Roberto Vannacci non è solo un generale con un curriculum militare impressionante, ma una figura che sta scuotendo il panorama politico italiano con idee chiare e controcorrente. Nato a La Spezia nel 1968, cresciuto a Ravenna e forgiato da quasi 40 anni di servizio nell’Esercito Italiano, Vannacci è passato dalle trincee di Afghanistan, Iraq e Somalia ai banchi del Parlamento Europeo, eletto nel 2024 con la Lega di Matteo Salvini. Con oltre 500.000 preferenze, è stato il secondo candidato più votato in Italia dopo Giorgia Meloni, un segnale che il suo messaggio arriva forte e chiaro agli italiani.

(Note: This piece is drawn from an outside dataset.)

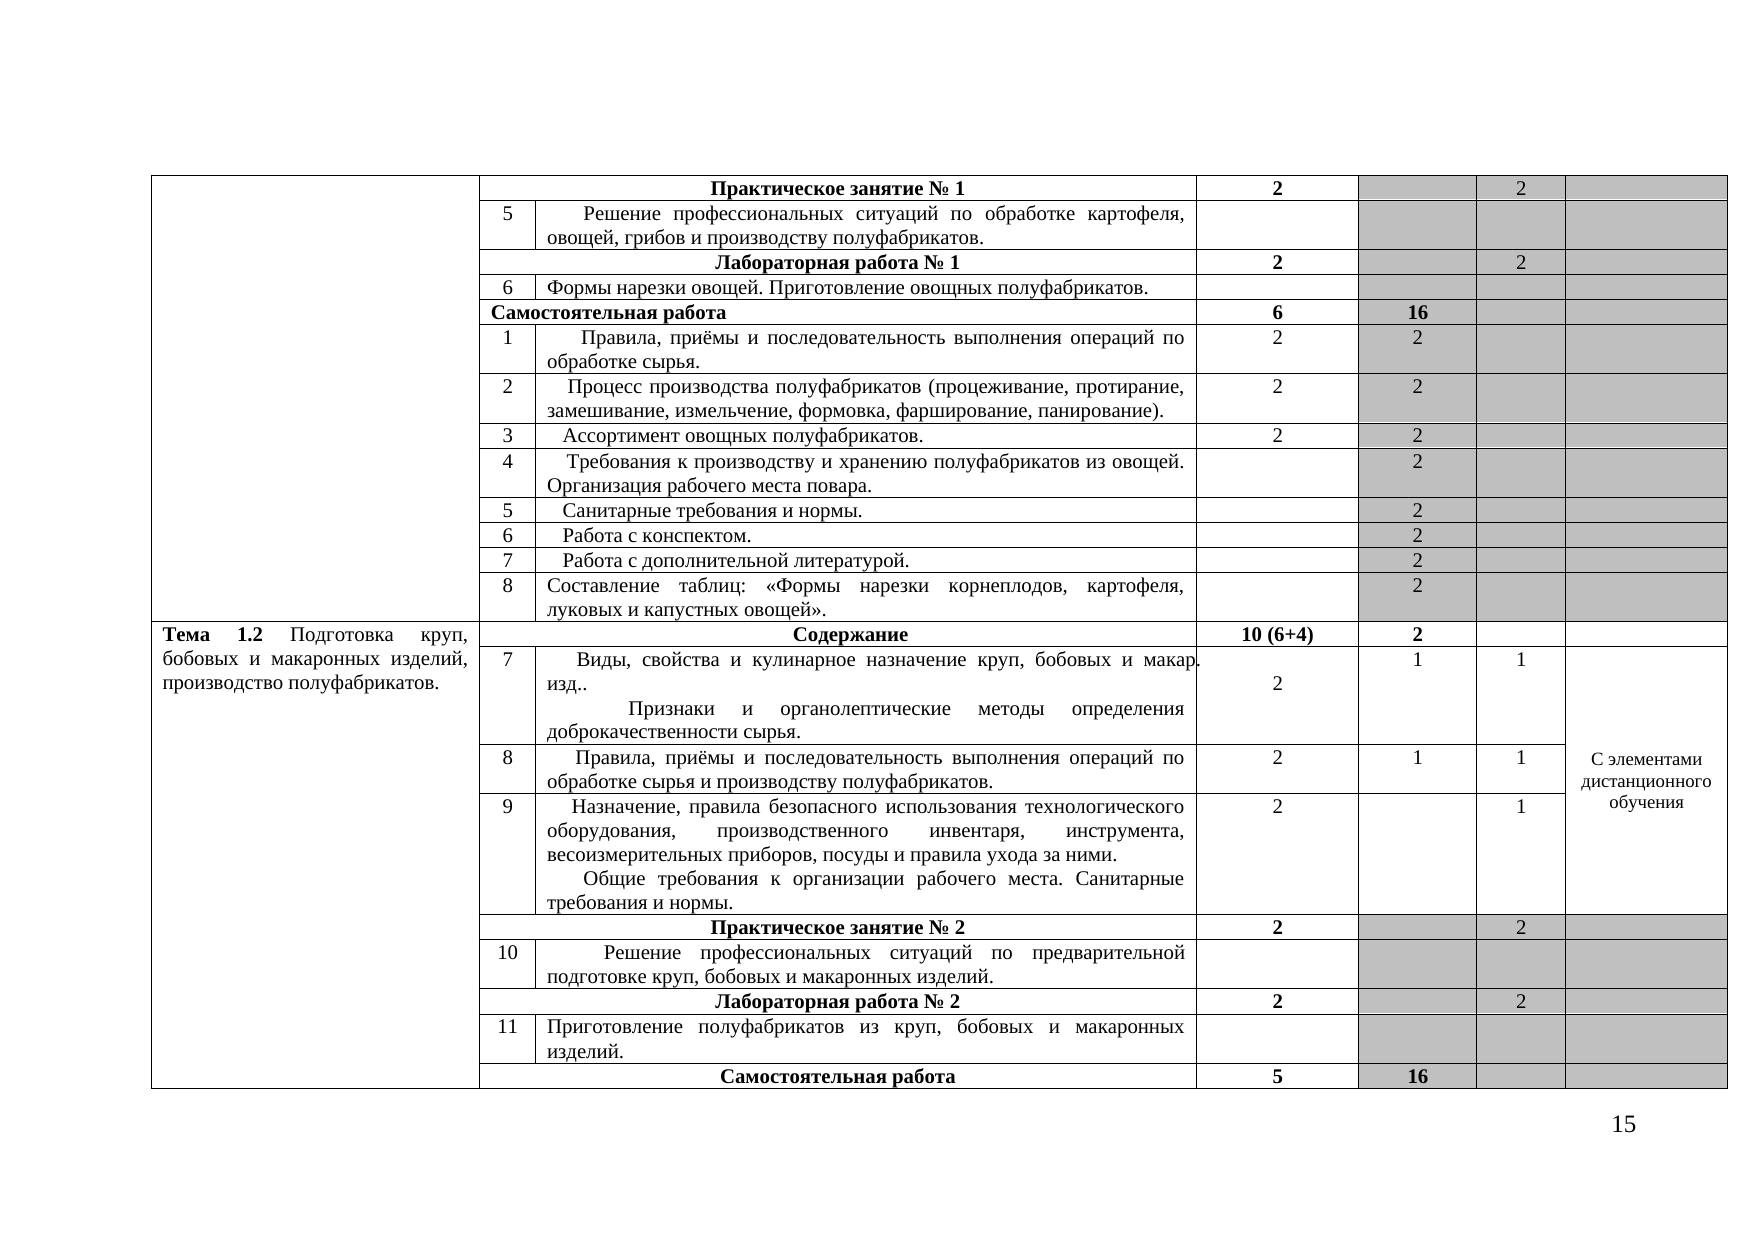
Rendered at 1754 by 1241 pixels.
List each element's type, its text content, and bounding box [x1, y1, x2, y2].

Il suo profilo politico si basa su valori tradizionali: patria, famiglia, sovranità. Con il bestseller Il Mondo al Contrario (2023), Vannacci ha messo nero su bianco la sua critica al “politicamente corretto”, denunciando quello che chiama il “diktat delle minoranze”. Il libro, che ha venduto oltre 200.000 copie, attacca temi come l’immigrazione incontrollata, il femminismo radicale e l’ambientalismo ideologico, mentre difende l’identità italiana e il “buon senso”. Frasi come “la normalità è l’eterosessualità” o i commenti su Paola Egonu (“italiana per cittadinanza, ma non per tratti somatici”) hanno scatenato polemiche, ma anche un enorme seguito tra chi si sente soffocato dal pensiero unico.
In Europa, Vannacci si batte per un’Unione meno centralizzata, dove le nazioni mantengano la loro indipendenza. È contrario all’escalation militare in Ucraina – ha votato contro l’uso di armi italiane in Russia – e promuove un dialogo con Mosca, forte della sua esperienza come addetto militare a Mosca tra 2020 e 2022. La sua visione è pragmatica: un’Italia forte, che non si pieghi a Bruxelles o alla NATO, ma che decida per sé. Nonostante le accuse di razzismo e omofobia, lui si difende: “Dico quello che molti pensano, ma non hanno il coraggio di dire”.
Vannacci non è un politico tradizionale. Non cerca compromessi, non ama i giri di parole. Questo lo rende divisivo: per i suoi fan è un patriota schietto, per i critici un reazionario pericoloso. Ma una cosa è certa: il generale ha portato in politica il coraggio di un incursore, e la Puglia, con il suo movimento nascente, potrebbe essere una delle sue roccaforti.